In recent years, developments in technology have enabled individuals on the autism spectrum to learn more effectively, communicate better, as well as develop a wide range of skills. Furthermore, advocates and entrepreneurs have made strides to give those with autism better opportunities to live successful lives, including preparing them for employment.

Danielle Feerst, CEO of AutismSees, is dedicated to helping those on the autism spectrum make successful public presentations. AutismSees is a startup that creates technology, specifically apps for mobile devices and tablets, to help those on the spectrum learn how to best present themselves to others and get their message across.

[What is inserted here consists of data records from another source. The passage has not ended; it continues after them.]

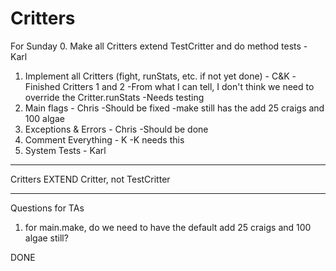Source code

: # Critters

For Sunday
0. Make all Critters extend TestCritter and do method tests - Karl
1. Implement all Critters (fight, runStats, etc. if not yet done) - C&K
	-Finished Critters 1 and 2
	-From what I can tell, I don't think we need to override the Critter.runStats
	-Needs testing
2. Main flags - Chris
	-Should be fixed
	-make still has the add 25 craigs and 100 algae
3. Exceptions & Errors - Chris
	-Should be done
4. Comment Everything - K
	-K needs this
5. System Tests - Karl

********************************************************************
Critters EXTEND Critter, not TestCritter
********************************************************************

Questions for TAs
1. for main.make, do we need to have the default add 25 craigs and 100 algae still?


DONE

The first app that Feerst has made available is iPresentWell. Although it is fully functional at its current stage, Feerst and her team aim to add more functionality, such as user eye contact and facial recognition tracking. The apps have been backed by various fundraisers, and the team hopes to bring more attention and funding to AutismSees to increase the capabilities of their technology. Feerst states, “We are hoping to gather user feedback and design feedback with our summer trial partner, Goodwill of Silicon Valley. Goodwill is piloting a program to hire and train youth with higher functioning ASD in job interviews and social skills that they are rolling out this summer. So we have kept in contact with them and are developing a new interactive web application and feature changes for our iOS app this fall.  All money we raise on Seedkicks – AutismSees will go to our development and fall research at Tufts University.

Currently, iPresentWell enables users to import a written script of an oral presentation to their device, as well as monitor their eye movement as they reh
earse their presentation, and even record videos as they present. The app also enables users to set goals for themselves, by measuring their progress and seeing their improvements.

AutismSees was founded to be a tech solution to a common issue amongst those on the autism spectrum, which is a lack of eye contact. Large numbers of teens on the spectrum are graduating high school and need tools to prepare themselves for interviews and the transition into the workforce. AutismSees instills confidence by enabling users to practice open-ended dialogue, presentations, debates, and even gives information on how to build professional relationships.